AMP can be regenerated to ATP as follows:
- AMP + ATP → 2 ADP (adenylate kinase in the opposite direction)
- ADP + Pi → ATP (this step is most often performed in aerobes by the ATP synthase during oxidative phosphorylation)
Physiological Role in RegulationEdit
AMP-activated kinase regulationEdit
The eukaryotic cell enzyme 5' adenosine monophosphate-activated protein kinase, or AMPK, utilizes AMP for homeostatic energy processes during times of high cellular energy expenditure, such as exercise. Since ATP cleavage, and corresponding phosphorylation reactions, are utilized in various processes throughout the body as a source of energy, ATP production is necessary to further create energy for those mammalian cells. AMPK, as a cellular energy sensor, is activated by decreasing levels of ATP, which is naturally accompanied by increasing levels of ADP and AMP.
Though phosphorylation appears to be the main activator for AMPK, some studies suggest that AMP is an allosteric regulator as well as a direct agonist for AMPK. Furthermore, other studies suggest that the high ratio of AMP:ATP levels in cells, rather than just AMP, activate AMPK. For example, the species of Caenorhabditis elegans and Drosophila melanogaster and their AMP-activated kinases were found to have been activated by AMP, while species of yeast and plant kinases were not allosterically activated by AMP.

## [Dataset content]
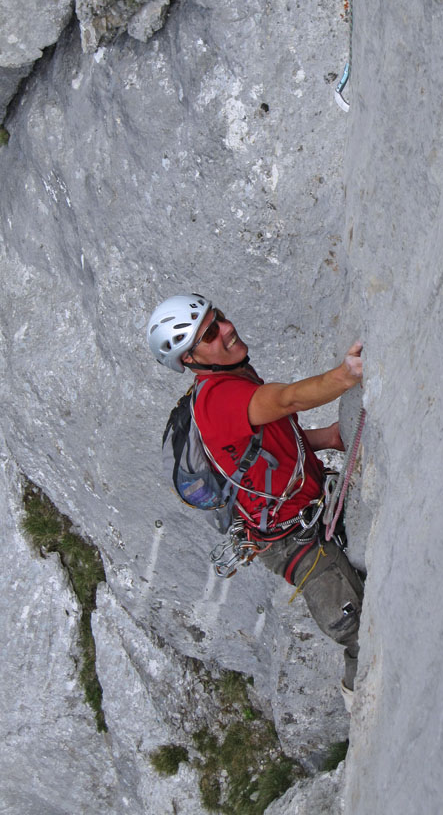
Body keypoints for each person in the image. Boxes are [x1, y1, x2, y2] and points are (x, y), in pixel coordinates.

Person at [147, 293, 364, 708]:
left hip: (310, 505)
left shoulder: (234, 377)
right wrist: (345, 376)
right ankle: (360, 699)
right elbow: (288, 400)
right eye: (211, 332)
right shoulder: (217, 399)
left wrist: (328, 439)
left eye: (220, 318)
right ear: (190, 360)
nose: (227, 328)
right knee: (353, 627)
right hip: (292, 540)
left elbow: (272, 445)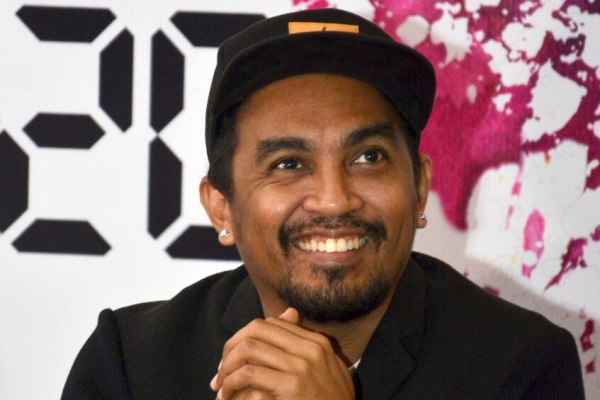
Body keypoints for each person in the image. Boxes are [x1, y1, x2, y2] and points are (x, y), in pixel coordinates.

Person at [62, 8, 585, 400]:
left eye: (369, 157)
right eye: (288, 163)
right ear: (221, 207)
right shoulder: (131, 365)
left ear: (419, 187)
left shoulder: (520, 367)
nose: (334, 199)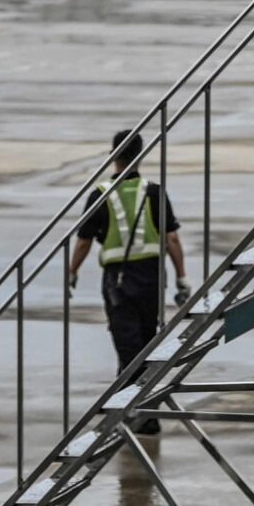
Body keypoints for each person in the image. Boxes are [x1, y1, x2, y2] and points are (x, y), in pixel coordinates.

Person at [67, 131, 190, 433]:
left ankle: (139, 413)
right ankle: (141, 410)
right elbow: (171, 237)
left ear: (113, 154)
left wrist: (72, 271)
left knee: (128, 344)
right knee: (146, 343)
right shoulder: (154, 192)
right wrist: (182, 278)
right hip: (151, 277)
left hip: (118, 281)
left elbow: (83, 241)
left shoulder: (100, 194)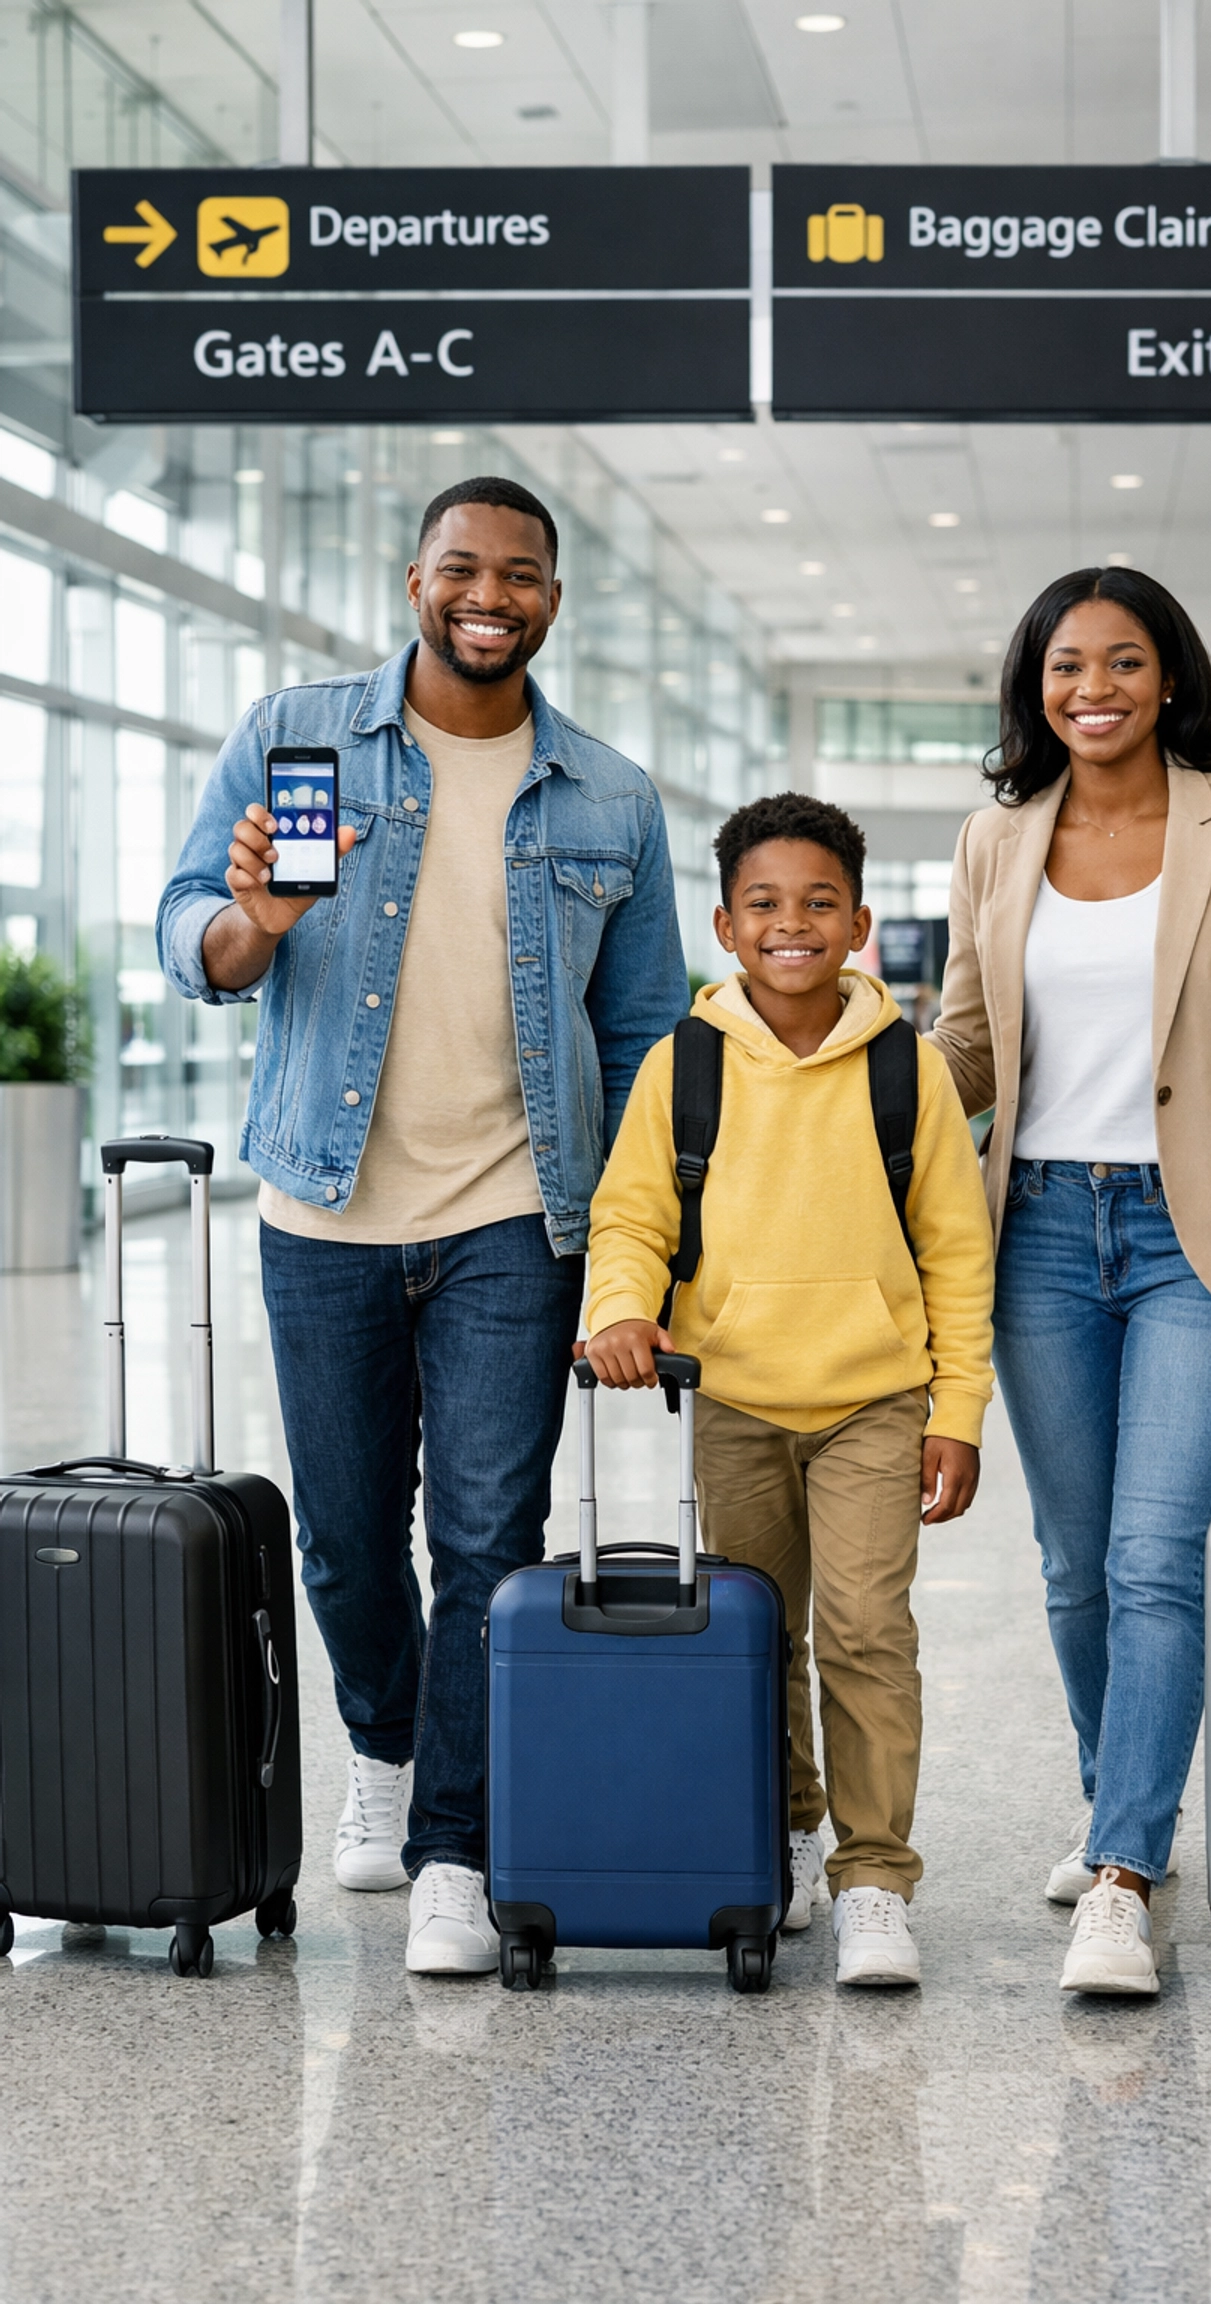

## [Activity list]
(a) Please reproduce the passage on AMP word for word, from "- ADP + Pi →" to "ADP and AMP.".
(b) Write the next part of the passage on AMP and AMPK regulation, picking up after its last sentence.

## [Responses for each task]
(a)
- ADP + Pi → ATP (this step is most often performed in aerobes by the ATP synthase during oxidative phosphorylation)
Physiological Role in RegulationEdit
AMP-activated kinase regulationEdit
The eukaryotic cell enzyme 5' adenosine monophosphate-activated protein kinase, or AMPK, utilizes AMP for homeostatic energy processes during times of high cellular energy expenditure, such as exercise. Since ATP cleavage, and corresponding phosphorylation reactions, are utilized in various processes throughout the body as a source of energy, ATP production is necessary to further create energy for those mammalian cells. AMPK, as a cellular energy sensor, is activated by decreasing levels of ATP, which is naturally accompanied by increasing levels of ADP and AMP.

(b)
AMP binds to the γ-subunit of AMPK, leading to the activation of the kinase, and then eventually a cascade of other processes such as the activation of catabolic pathways and inhibition of anabolic pathways to regenerate ATP. Catabolic mechanisms, which generate ATP through the release of energy from breaking down molecules, are activated by the AMPK enzyme while anabolic mechanisms, which utilize energy from ATP to form products, are inhibited. Though the γ-subunit can bind AMP/ADP/ATP, only the binding of AMP/ADP results in a conformational shift of the enzyme protein. This variance in AMP/ADP versus ATP binding leads to a shift in the dephosphorylation state for the enzyme. The dephosphorylation of AMPK through various protein phosphatases completely inactivates catalytic function. AMP/ADP protects AMPK from being inactivated by binding to the γ-subunit and maintaining the dephosphorylation state.
AMP can also exist as a cyclic structure known as cyclic AMP (or cAMP). Within certain cells the enzyme adenylate cyclase makes cAMP from ATP, and typically this reaction is regulated by hormones such as adrenaline or glucagon. cAMP plays an important role in intracellular signaling.